> Kutipan Teks
Bupati Vs Ketua DPRD Solok Kasus Pencemaran Nama Baik
Bupati Solok, Sumatera Barat (Sumbar), Epyardi Asda mendapatkan panggilan pemeriksaan dari penyidik Direktorat Kriminal Khusus Kepolisian Daerah Sumbar. Pemanggilan tersebut terkait perseteruannya dengan Ketua DPRD Solok, Dodi Hendra yang melaporkan kasus pencemaran nama baik.
Kasus tersebut berawal dari pengaduan Dodi Hendra pada 15 Juli 2021 lalu tentang dugaan pelanggaran Undang-Undang Informasi Transaksi Elektronik (ITE). Dodi Hendra tidak terima Bupati Solok Epyardi Asda menyebarkan sebuah video ke grup WhatsApp yang diduga berisi unsur penghinaan atau pencemaran nama baik.
Polda Sumbar sudah memeriksa sejumlah saksi di antaranya adalah admin grup WA tersebut. Kuasa hukum Epyardi Asda, Suharizal, mengatakan sangat menghormati proses hukum yang sedang berlangsung.

> Bagian Data
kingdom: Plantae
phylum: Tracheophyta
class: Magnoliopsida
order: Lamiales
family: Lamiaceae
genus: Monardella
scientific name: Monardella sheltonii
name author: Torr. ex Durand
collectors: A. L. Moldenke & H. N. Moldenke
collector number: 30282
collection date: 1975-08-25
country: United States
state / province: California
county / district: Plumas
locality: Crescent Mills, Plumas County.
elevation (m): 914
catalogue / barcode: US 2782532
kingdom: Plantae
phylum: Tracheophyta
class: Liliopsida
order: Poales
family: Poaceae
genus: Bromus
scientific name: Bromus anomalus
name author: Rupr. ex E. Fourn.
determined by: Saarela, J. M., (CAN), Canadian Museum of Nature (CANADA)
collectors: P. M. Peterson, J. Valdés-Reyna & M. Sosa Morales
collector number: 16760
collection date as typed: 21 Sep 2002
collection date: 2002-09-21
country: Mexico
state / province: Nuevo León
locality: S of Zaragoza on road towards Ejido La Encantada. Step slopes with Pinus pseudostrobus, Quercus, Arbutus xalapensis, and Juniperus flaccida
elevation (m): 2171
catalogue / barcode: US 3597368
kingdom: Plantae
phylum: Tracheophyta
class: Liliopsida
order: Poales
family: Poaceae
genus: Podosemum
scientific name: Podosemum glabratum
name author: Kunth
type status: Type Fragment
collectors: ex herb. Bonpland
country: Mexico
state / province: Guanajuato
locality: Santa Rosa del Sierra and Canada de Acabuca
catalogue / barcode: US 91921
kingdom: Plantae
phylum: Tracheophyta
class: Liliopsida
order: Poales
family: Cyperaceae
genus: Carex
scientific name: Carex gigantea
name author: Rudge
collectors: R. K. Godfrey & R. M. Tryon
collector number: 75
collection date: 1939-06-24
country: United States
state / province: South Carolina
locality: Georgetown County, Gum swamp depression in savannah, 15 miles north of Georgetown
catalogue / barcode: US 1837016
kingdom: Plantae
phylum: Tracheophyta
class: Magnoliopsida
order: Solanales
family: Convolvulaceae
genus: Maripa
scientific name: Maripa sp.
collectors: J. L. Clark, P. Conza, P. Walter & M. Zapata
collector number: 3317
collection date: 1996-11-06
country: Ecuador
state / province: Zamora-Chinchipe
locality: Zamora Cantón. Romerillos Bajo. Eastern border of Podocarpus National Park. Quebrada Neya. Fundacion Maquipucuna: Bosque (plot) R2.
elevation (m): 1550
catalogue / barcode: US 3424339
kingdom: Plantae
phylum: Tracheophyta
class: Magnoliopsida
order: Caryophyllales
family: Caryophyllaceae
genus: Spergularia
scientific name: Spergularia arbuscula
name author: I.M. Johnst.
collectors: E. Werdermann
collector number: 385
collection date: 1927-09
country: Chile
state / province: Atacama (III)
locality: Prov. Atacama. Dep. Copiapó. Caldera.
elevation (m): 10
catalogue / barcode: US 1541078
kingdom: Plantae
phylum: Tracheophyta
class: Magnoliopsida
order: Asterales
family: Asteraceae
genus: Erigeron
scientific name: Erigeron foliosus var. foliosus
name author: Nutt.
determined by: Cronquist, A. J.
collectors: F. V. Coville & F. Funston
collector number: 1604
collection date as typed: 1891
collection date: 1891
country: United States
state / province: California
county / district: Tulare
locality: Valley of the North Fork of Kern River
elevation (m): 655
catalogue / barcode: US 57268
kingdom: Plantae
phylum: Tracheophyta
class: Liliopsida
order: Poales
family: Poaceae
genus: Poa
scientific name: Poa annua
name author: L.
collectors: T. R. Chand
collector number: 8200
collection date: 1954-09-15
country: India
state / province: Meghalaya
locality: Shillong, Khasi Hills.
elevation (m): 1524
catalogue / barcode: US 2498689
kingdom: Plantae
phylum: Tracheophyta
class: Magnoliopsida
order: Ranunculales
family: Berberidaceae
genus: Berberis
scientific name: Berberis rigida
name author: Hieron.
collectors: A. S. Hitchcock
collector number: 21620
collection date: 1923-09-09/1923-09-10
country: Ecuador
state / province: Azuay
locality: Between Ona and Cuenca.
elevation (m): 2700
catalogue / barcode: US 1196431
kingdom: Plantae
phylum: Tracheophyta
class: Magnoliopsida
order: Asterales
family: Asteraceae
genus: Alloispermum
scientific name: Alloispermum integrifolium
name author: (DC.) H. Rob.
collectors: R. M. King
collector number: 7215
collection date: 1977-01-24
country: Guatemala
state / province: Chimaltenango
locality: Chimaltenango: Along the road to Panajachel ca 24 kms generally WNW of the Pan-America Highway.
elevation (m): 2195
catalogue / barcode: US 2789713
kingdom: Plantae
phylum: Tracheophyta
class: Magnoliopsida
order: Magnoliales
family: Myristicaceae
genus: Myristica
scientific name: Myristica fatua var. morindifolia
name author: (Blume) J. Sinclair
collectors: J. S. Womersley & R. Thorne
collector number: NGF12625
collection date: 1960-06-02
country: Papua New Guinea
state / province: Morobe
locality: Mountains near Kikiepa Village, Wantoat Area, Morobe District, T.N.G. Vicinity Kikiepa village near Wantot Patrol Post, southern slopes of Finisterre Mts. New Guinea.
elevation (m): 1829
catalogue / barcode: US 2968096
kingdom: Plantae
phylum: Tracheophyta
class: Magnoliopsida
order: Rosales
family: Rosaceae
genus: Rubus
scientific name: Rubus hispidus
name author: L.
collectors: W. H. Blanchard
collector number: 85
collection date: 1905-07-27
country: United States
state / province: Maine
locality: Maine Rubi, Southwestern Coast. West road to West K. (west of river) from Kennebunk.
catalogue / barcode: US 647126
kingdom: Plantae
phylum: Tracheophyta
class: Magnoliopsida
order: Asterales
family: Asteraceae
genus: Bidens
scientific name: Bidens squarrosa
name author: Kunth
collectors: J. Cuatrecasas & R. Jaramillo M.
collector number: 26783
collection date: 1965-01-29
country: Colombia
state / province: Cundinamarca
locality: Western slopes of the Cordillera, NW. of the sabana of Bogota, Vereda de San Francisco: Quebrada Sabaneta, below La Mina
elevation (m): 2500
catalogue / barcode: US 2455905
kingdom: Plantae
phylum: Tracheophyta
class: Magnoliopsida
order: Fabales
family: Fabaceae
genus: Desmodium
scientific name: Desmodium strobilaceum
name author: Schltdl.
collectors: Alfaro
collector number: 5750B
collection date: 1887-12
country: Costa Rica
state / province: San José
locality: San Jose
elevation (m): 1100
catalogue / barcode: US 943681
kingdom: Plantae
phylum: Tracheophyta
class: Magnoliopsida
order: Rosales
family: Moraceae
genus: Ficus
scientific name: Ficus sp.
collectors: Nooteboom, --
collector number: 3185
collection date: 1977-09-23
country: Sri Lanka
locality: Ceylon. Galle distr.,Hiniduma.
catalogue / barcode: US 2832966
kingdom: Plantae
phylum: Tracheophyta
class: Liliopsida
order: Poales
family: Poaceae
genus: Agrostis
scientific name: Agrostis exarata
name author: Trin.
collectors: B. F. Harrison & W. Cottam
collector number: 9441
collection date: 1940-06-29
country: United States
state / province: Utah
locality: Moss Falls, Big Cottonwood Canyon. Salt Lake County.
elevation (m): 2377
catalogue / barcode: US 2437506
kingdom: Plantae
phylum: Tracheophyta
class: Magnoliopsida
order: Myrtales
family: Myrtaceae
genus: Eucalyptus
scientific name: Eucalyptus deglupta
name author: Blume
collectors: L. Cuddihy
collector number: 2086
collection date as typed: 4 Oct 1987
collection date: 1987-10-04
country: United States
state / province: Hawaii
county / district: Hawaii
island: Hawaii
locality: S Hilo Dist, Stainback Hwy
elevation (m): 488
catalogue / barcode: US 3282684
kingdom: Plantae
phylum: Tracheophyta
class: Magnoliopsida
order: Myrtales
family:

> Petunjuk
Salin ulang bagian teks tentang kasus pencemaran nama baik dari "Polda Sumbar sudah" sampai "yang sedang berlangsung." tanpa mengubah satu kata pun.

> Jawaban
Polda Sumbar sudah memeriksa sejumlah saksi di antaranya adalah admin grup WA tersebut. Kuasa hukum Epyardi Asda, Suharizal, mengatakan sangat menghormati proses hukum yang sedang berlangsung.